At this time there were but two or three young ladies in society endowed with the necessary qualifications, or who found favour in his eye. His lordship hesitated in his selection from these beauties. He was not in a hurry; he was not angry at the notion that Lady Kew (and Miss Newcome) hunted him. What else should they do? Everybody hunted him. The other young ladies, whom we need not mention, languished after him still more longingly. He had little notes from these, presents of purses worked by them, and cigar-cases embroidered with his coronet. They sang to him in cosey boudoirs—mamma went out of the room, and sister Anne presently forgot

something in the drawing-room. Trembling they gave him a little foot to mount them, that they might ride on horseback with him. They tripped along by his side from the hall to the pretty country church on Sundays. They warbled hymns, sweetly looking at him, while mamma whispered confidentially to him, "What an angel Cecilia is !” And so forth, and so forth-with such chaff the noble bird was to be caught by no means. When he had made up his great mind that the time was come, and the woman, he was ready to give a Marchioness of Farintosh to the English nation.

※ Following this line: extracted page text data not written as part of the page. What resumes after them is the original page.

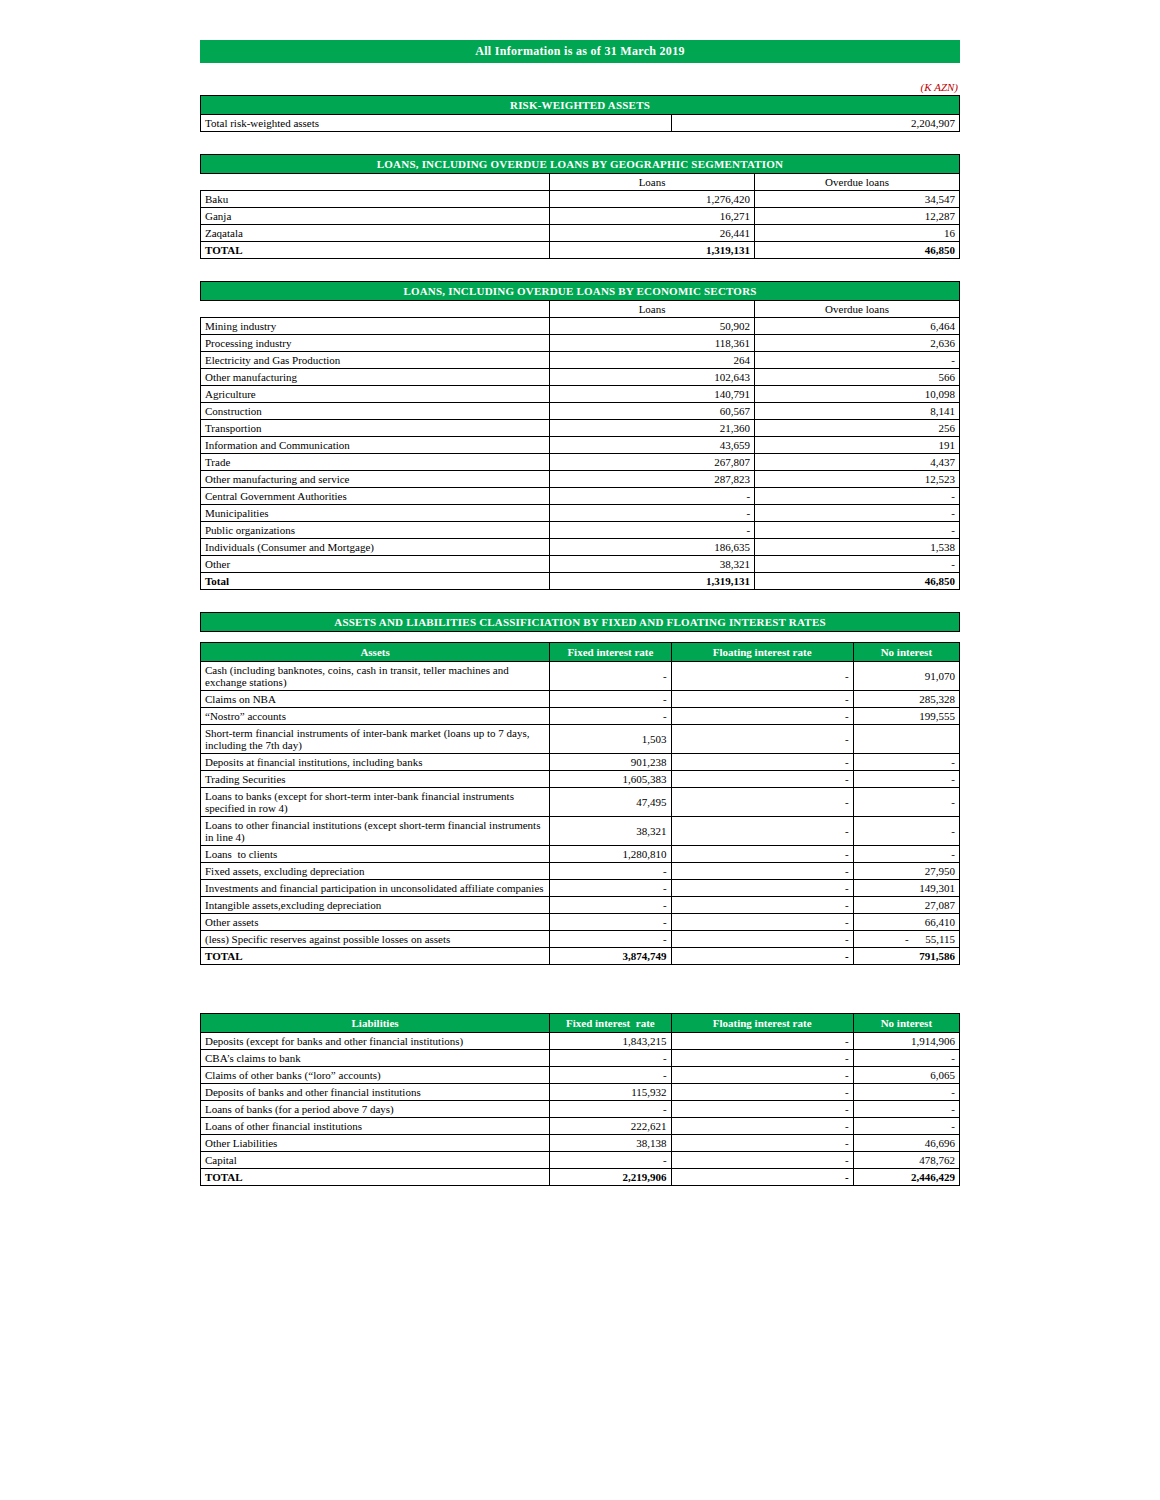All Information is as of 31 March 2019
(K AZN)
| RISK-WEIGHTED ASSETS |
| --- |
| Total risk-weighted assets | 2,204,907 |
| LOANS, INCLUDING OVERDUE LOANS BY GEOGRAPHIC SEGMENTATION |
| --- |
| | Loans | Overdue loans |
| Baku | 1,276,420 | 34,547 |
| Ganja | 16,271 | 12,287 |
| Zaqatala | 26,441 | 16 |
| TOTAL | 1,319,131 | 46,850 |
| LOANS, INCLUDING OVERDUE LOANS BY ECONOMIC SECTORS |
| --- |
| | Loans | Overdue loans |
| Mining industry | 50,902 | 6,464 |
| Processing industry | 118,361 | 2,636 |
| Electricity and Gas Production | 264 | - |
| Other manufacturing | 102,643 | 566 |
| Agriculture | 140,791 | 10,098 |
| Construction | 60,567 | 8,141 |
| Transportion | 21,360 | 256 |
| Information and Communication | 43,659 | 191 |
| Trade | 267,807 | 4,437 |
| Other manufacturing and service | 287,823 | 12,523 |
| Central Government Authorities | - | - |
| Municipalities | - | - |
| Public organizations | - | - |
| Individuals (Consumer and Mortgage) | 186,635 | 1,538 |
| Other | 38,321 | - |
| Total | 1,319,131 | 46,850 |
| ASSETS AND LIABILITIES CLASSIFICIATION BY FIXED AND FLOATING INTEREST RATES |
| --- |
| Assets | Fixed interest rate | Floating interest rate | No interest |
| --- | --- | --- | --- |
| Cash (including banknotes, coins, cash in transit, teller machines and exchange stations) | - | - | 91,070 |
| Claims on NBA | - | - | 285,328 |
| “Nostro” accounts | - | - | 199,555 |
| Short-term financial instruments of inter-bank market (loans up to 7 days, including the 7th day) | 1,503 | - | |
| Deposits at financial institutions, including banks | 901,238 | - | - |
| Trading Securities | 1,605,383 | - | - |
| Loans to banks (except for short-term inter-bank financial instruments specified in row 4) | 47,495 | - | - |
| Loans to other financial institutions (except short-term financial instruments in line 4) | 38,321 | - | - |
| Loans to clients | 1,280,810 | - | - |
| Fixed assets, excluding depreciation | - | - | 27,950 |
| Investments and financial participation in unconsolidated affiliate companies | - | - | 149,301 |
| Intangible assets,excluding depreciation | - | - | 27,087 |
| Other assets | - | - | 66,410 |
| (less) Specific reserves against possible losses on assets | - | - | - 55,115 |
| TOTAL | 3,874,749 | - | 791,586 |
| Liabilities | Fixed interest rate | Floating interest rate | No interest |
| --- | --- | --- | --- |
| Deposits (except for banks and other financial institutions) | 1,843,215 | - | 1,914,906 |
| CBA’s claims to bank | - | - | - |
| Claims of other banks (“loro” accounts) | - | - | 6,065 |
| Deposits of banks and other financial institutions | 115,932 | - | - |
| Loans of banks (for a period above 7 days) | - | - | - |
| Loans of other financial institutions | 222,621 | - | - |
| Other Liabilities | 38,138 | - | 46,696 |
| Capital | - | - | 478,762 |
| TOTAL | 2,219,906 | - | 2,446,429 |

EDWARD G. E. BULWER-LYTTON.

EDWARD G. E. BULWER-LYTTON (A.D. 1805-1873), created Lord Lytton for his literary and political services, was one of the most voluminous writers of his day in fiction, politics, poetry, and the drama. A new generation has already begun to weed from his works; but Pelham, Eugene Aram, The Caxtons, My Novel, Rienzi, still have their hold on the public; and the Lady of Lyons and Richelieu, still have their hold upon the stage.

EUGENE ARAM'S DEFENCE.

MY LORD, I know not whether it is of right, or through indulgence of your lordship, that I am allowed the liberty at this bar to attempt a defence, incapable and uninstructed as I am to speak. Since, while I see so many eyes on me, so numerous and awful a concourse fixed with attention, and filled with I know not what expectancy, I labour not with guilt, my lord, but with perplexity. For never having seen a court but this, being wholly unacquainted with law, the customs of the bar, and all judiciary proceedings, I fear I shall be so little capable of speaking with propriety, that it might reasonably be expected to exceed my hope should I be able to speak at all.

I have heard the indictment read, my lord, wherein I find myself charged with the highest of human crimes.